The U.S. Supreme Court rejected three doctors’ emergency request to prevent a California agency from investigating them over advice they give to patients that does not conform to the stateโs position on COVID-19.
Justice Elena Kagan, who handles urgent appeals from California, rejected the emergency application in Kory v. Bonta late on Jan. 21. She did not explain why.
The decision came 13 days after the case was docketed by the court on Jan. 8. Kagan did not ask California to respond to the application.
Robert F. Kennedy Jr. was listed as one of two attorneys representing the physicians in the case.
President Donald Trump has nominated Kennedy, an activist on environment and health-related issues, to be secretary of the U.S. Department of Health and Human Services (HHS).
The other co-counsel on the application is Richard Jaffe of Sacramento, California.
The Medical Board of California considers the expression of the doctors’ dissenting views on the disease as potentially dangerous misinformation that needs to be suppressed.
The board argues that it has legal authority to discipline the doctors for speech it deems to be medical misconduct. The physicians counter that they didn’t surrender their free speech rights when they obtained medical licenses.
The application was initiated by Dr. Pierre Kory and Dr. Brian Tyson, both medical doctors; Dr. Le Trinh Hoag, an osteopathic physician; Physicians for Informed Consent; and Children’s Health Defense, a nonprofit organization founded by Kennedy.

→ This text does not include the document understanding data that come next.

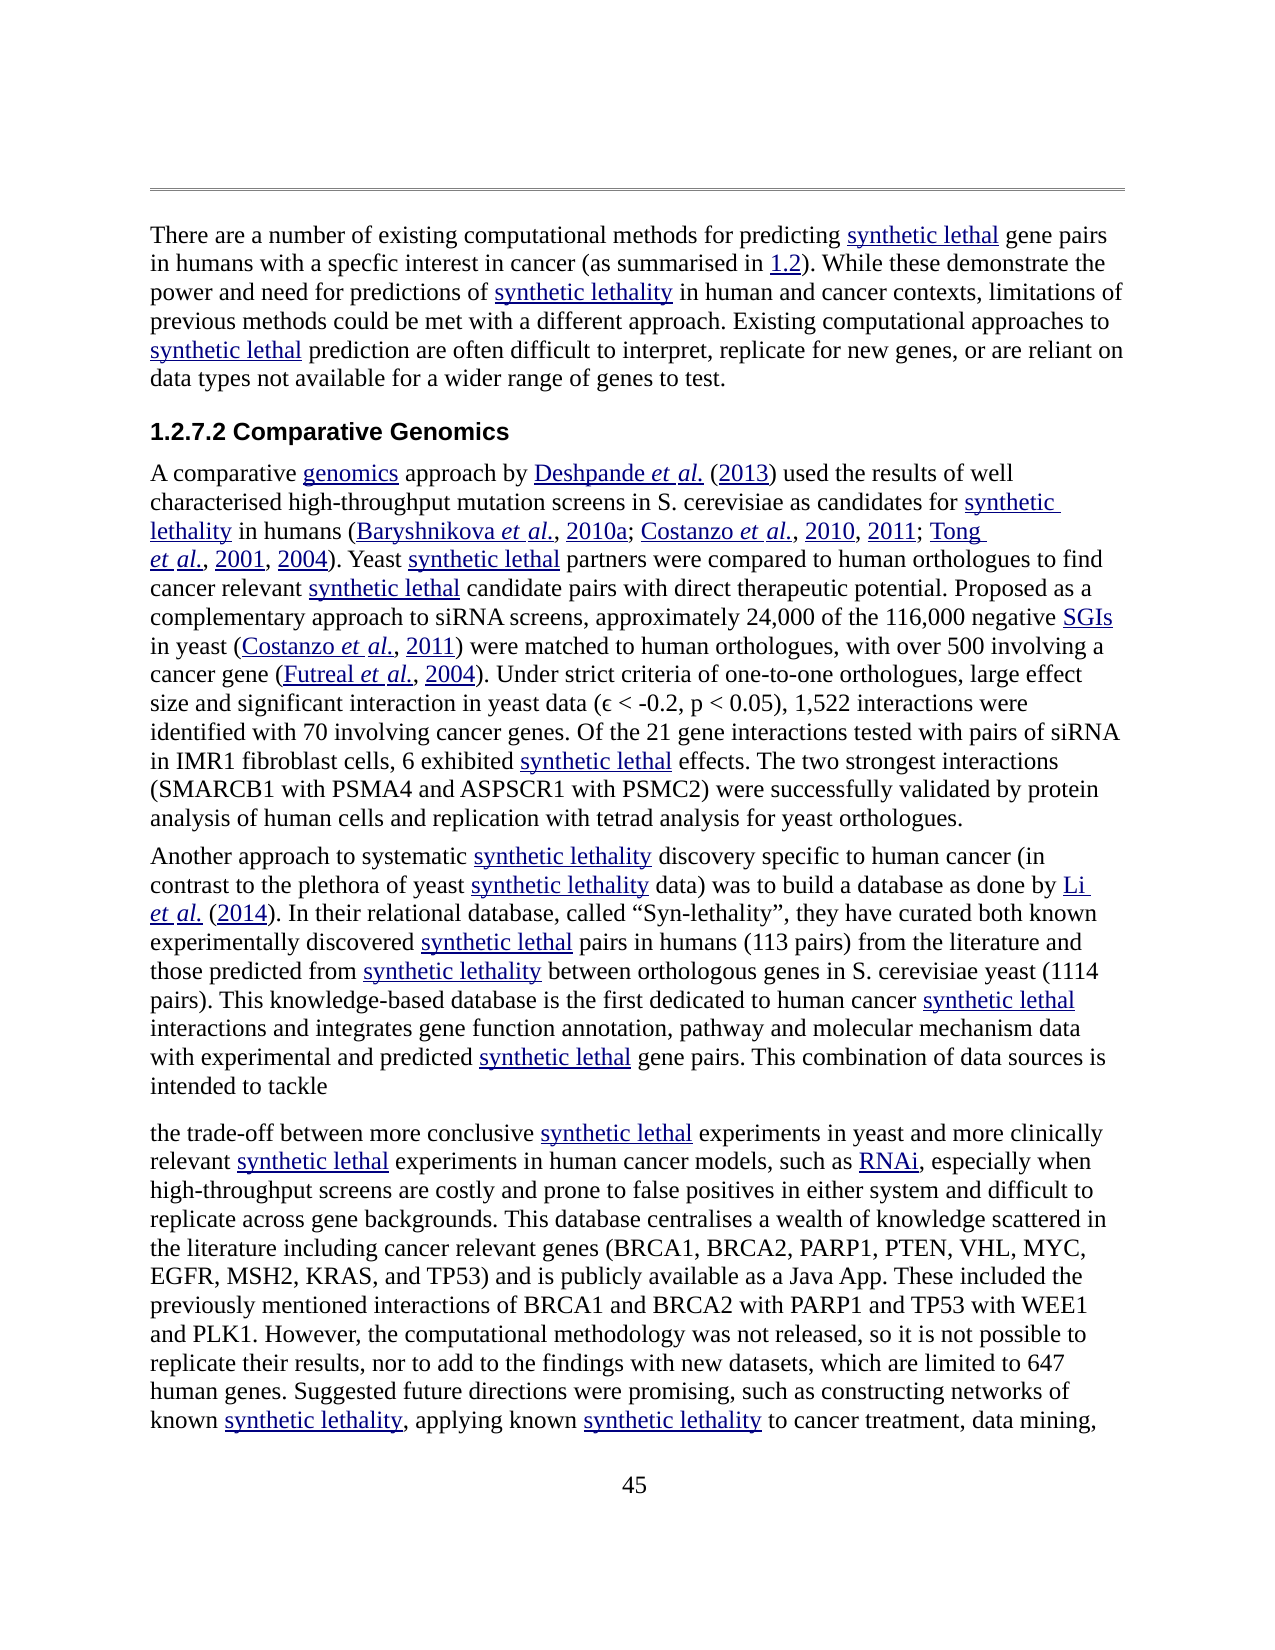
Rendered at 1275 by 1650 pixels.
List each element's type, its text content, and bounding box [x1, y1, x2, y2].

text Another approach to systematic synthetic lethality discovery specific to human cancer (in contrast to the plethora of yeast synthetic lethality data) was to build a database as done by Li et al. (2014). In their relational database, called “Syn-lethality”, they have curated both known experimentally discovered synthetic lethal pairs in humans (113 pairs) from the literature and those predicted from synthetic lethality between orthologous genes in S. cerevisiae yeast (1114 pairs). This knowledge-based database is the first dedicated to human cancer synthetic lethal interactions and integrates gene function annotation, pathway and molecular mechanism data with experimental and predicted synthetic lethal gene pairs. This combination of data sources is intended to tackle [150, 841, 1125, 1100]
text A comparative genomics approach by Deshpande et al. (2013) used the results of well characterised high-throughput mutation screens in S. cerevisiae as candidates for synthetic lethality in humans (Baryshnikova et al., 2010a; Costanzo et al., 2010, 2011; Tong et al., 2001, 2004). Yeast synthetic lethal partners were compared to human orthologues to find cancer relevant synthetic lethal candidate pairs with direct therapeutic potential. Proposed as a complementary approach to siRNA screens, approximately 24,000 of the 116,000 negative SGIs in yeast (Costanzo et al., 2011) were matched to human orthologues, with over 500 involving a cancer gene (Futreal et al., 2004). Under strict criteria of one-to-one orthologues, large effect size and significant interaction in yeast data (ϵ < -0.2, p < 0.05), 1,522 interactions were identified with 70 involving cancer genes. Of the 21 gene interactions tested with pairs of siRNA in IMR1 fibroblast cells, 6 exhibited synthetic lethal effects. The two strongest interactions (SMARCB1 with PSMA4 and ASPSCR1 with PSMC2) were successfully validated by protein analysis of human cells and replication with tetrad analysis for yeast orthologues. [150, 458, 1125, 832]
text There are a number of existing computational methods for predicting synthetic lethal gene pairs in humans with a specfic interest in cancer (as summarised in 1.2). While these demonstrate the power and need for predictions of synthetic lethality in human and cancer contexts, limitations of previous methods could be met with a different approach. Existing computational approaches to synthetic lethal prediction are often difficult to interpret, replicate for new genes, or are reliant on data types not available for a wider range of genes to test. [150, 220, 1125, 392]
subtitle 1.2.7.2 Comparative Genomics [150, 417, 1125, 446]
text the trade-off between more conclusive synthetic lethal experiments in yeast and more clinically relevant synthetic lethal experiments in human cancer models, such as RNAi, especially when high-throughput screens are costly and prone to false positives in either system and difficult to replicate across gene backgrounds. This database centralises a wealth of knowledge scattered in the literature including cancer relevant genes (BRCA1, BRCA2, PARP1, PTEN, VHL, MYC, EGFR, MSH2, KRAS, and TP53) and is publicly available as a Java App. These included the previously mentioned interactions of BRCA1 and BRCA2 with PARP1 and TP53 with WEE1 and PLK1. However, the computational methodology was not released, so it is not possible to replicate their results, nor to add to the findings with new datasets, which are limited to 647 human genes. Suggested future directions were promising, such as constructing networks of known synthetic lethality, applying known synthetic lethality to cancer treatment, data mining, [150, 1118, 1125, 1434]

The application stated that California’s executive and legislative branches are “threatening California physicians with professional discipline for their viewpoint speech contrary to the mainstream COVID narrative.”

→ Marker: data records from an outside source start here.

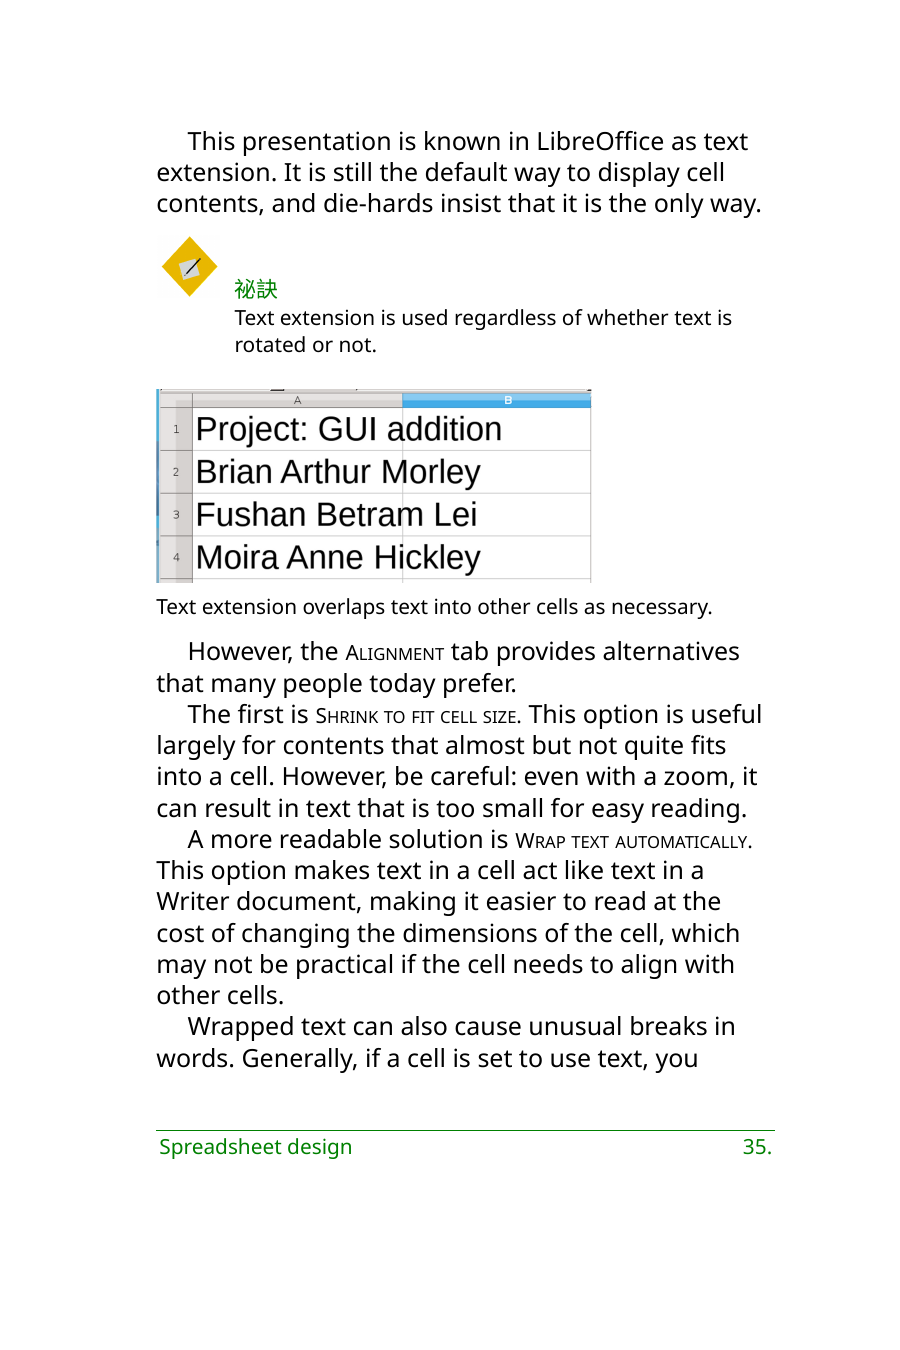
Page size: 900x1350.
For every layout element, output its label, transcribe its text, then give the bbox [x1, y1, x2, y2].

picture [156, 389, 592, 583]
text The first is Shrink to fit cell size. This option is useful largely for contents that almost but not quite fits into a cell. However, be careful: even with a zoom, it can result in text that is too small for easy reading. [156, 698, 775, 823]
text Text extension is used regardless of whether text is rotated or not. [234, 304, 775, 358]
text However, the Alignment tab provides alternatives that many people today prefer. [156, 636, 775, 698]
table_header [156, 390, 775, 585]
table_cell Text extension overlaps text into other cells as necessary. [156, 585, 775, 620]
text A more readable solution is Wrap text automatically. This option makes text in a cell act like text in a Writer document, making it easier to read at the cost of changing the dimensions of the cell, which may not be practical if the cell needs to align with other cells. [156, 823, 775, 1011]
text This presentation is known in LibreOffice as text extension. It is still the default way to display cell contents, and die-hards insist that it is the only way. [156, 125, 775, 219]
list 祕訣 [156, 234, 775, 304]
picture [157, 235, 220, 298]
text Wrapped text can also cause unusual breaks in words. Generally, if a cell is set to use text, you [156, 1011, 775, 1073]
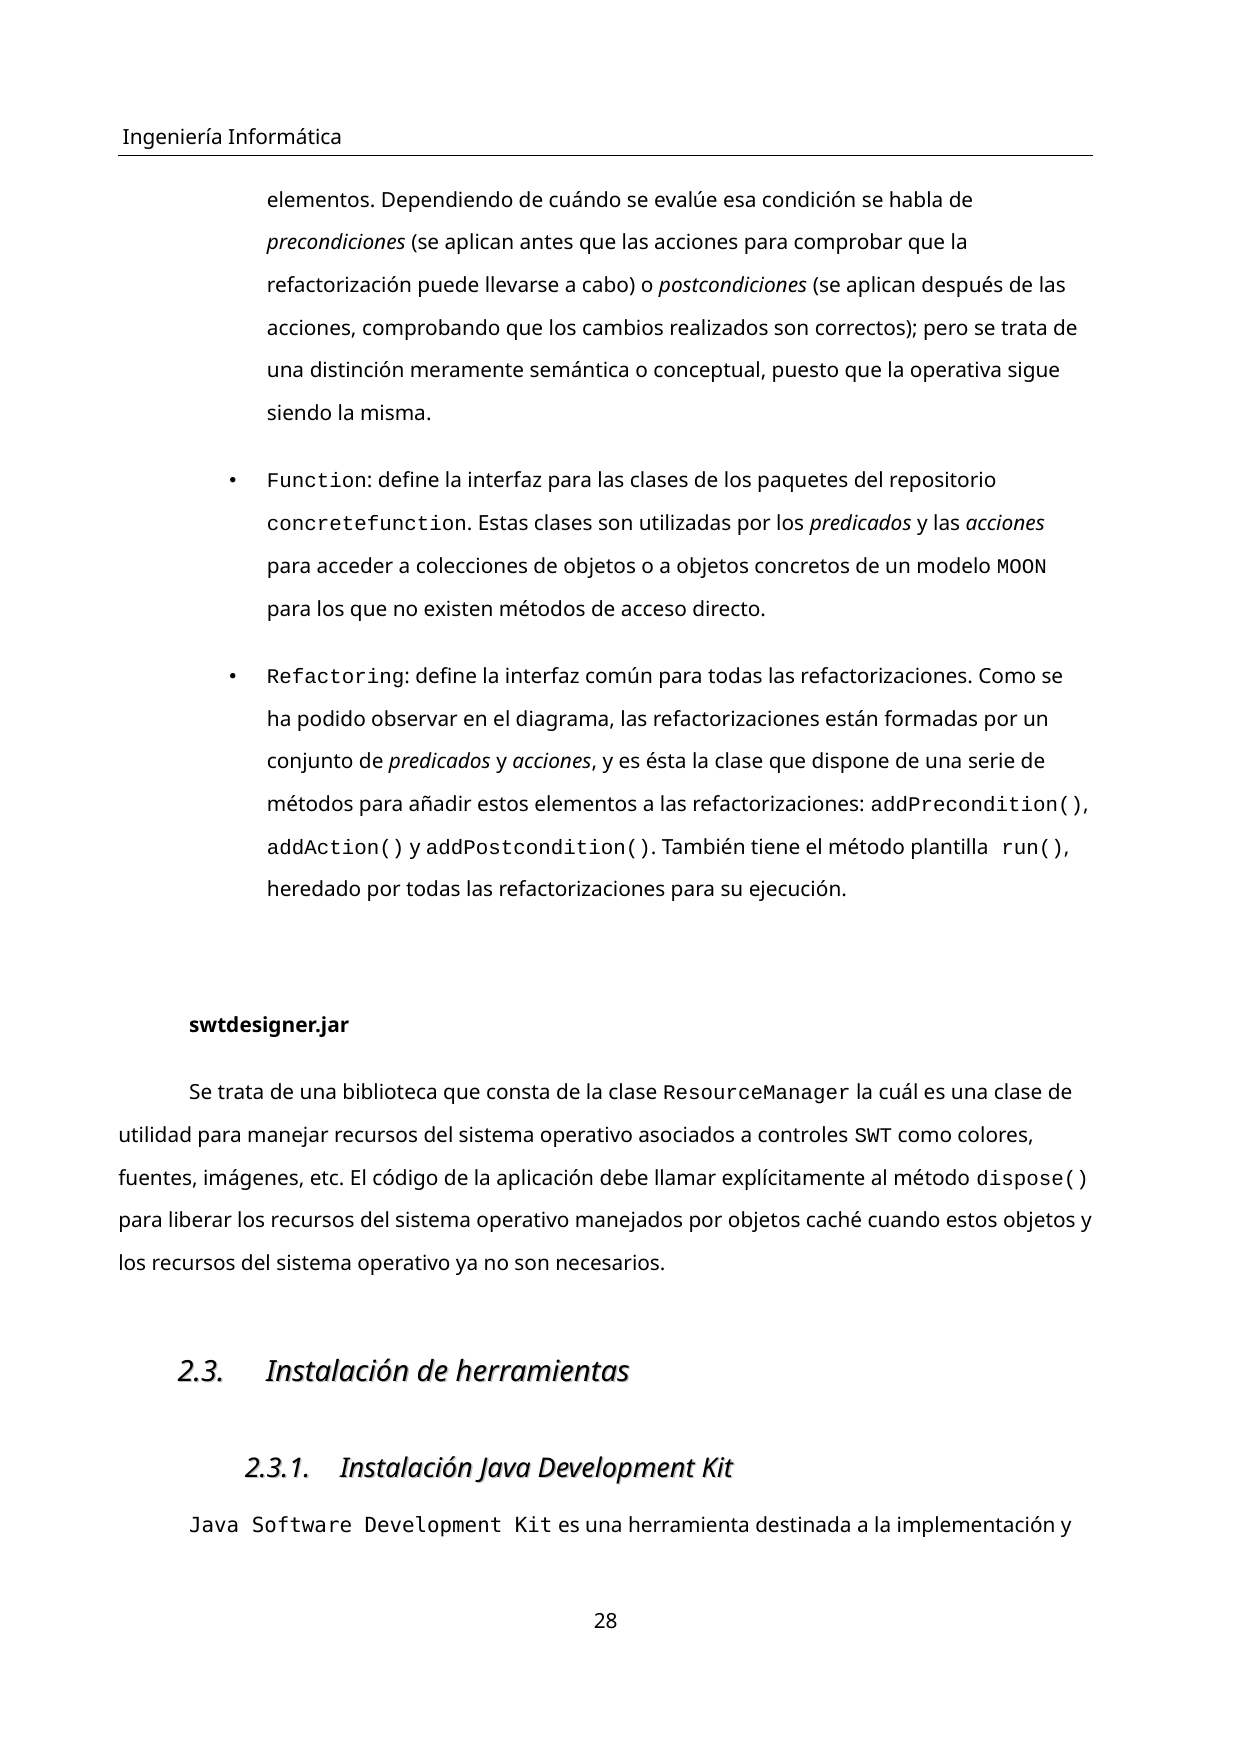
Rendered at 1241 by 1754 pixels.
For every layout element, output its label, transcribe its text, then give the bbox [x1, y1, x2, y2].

After the Federation of State Medical Boards in July 2021 asked its member medical boards in the United States to punish physicians for advancing perceived “COVID misinformation” and “disinformation” among patients and the public, Medical Board of California President Kristina Lawson announced in February 2022 that the board planned to sanction physicians for what it called “COVID misinformation.”
The California Legislature passed AB 2098, which took effect in January 2023, making the dissemination of “misinformation” about the disease an offense for which doctors could be disciplined, the application stated.
After a federal district judge halted the law in January 2023, the Legislature repealed the misinformation provision effective January 2024. The application said the board continued to probe physicians for violating its COVID-19 policy following the repeal.
The applicants were challenging “the practice and policy of threatening and targeting physicians with discipline for providing information and recommendations contrary to the mainstream COVID narrative,” according to the application.
On April 23, 2024, the U.S. District Court for the Eastern District of California rejected a request to preliminarily block the state’s enforcement program, holding that the applicants lacked legal standing.
Standing refers to the right of someone to sue in court. The parties must show a strong enough connection to the claim to justify their participation in a lawsuit.
The ruling was upheld by the U.S. Court of Appeals for the Ninth Circuit on Nov. 27, 2024.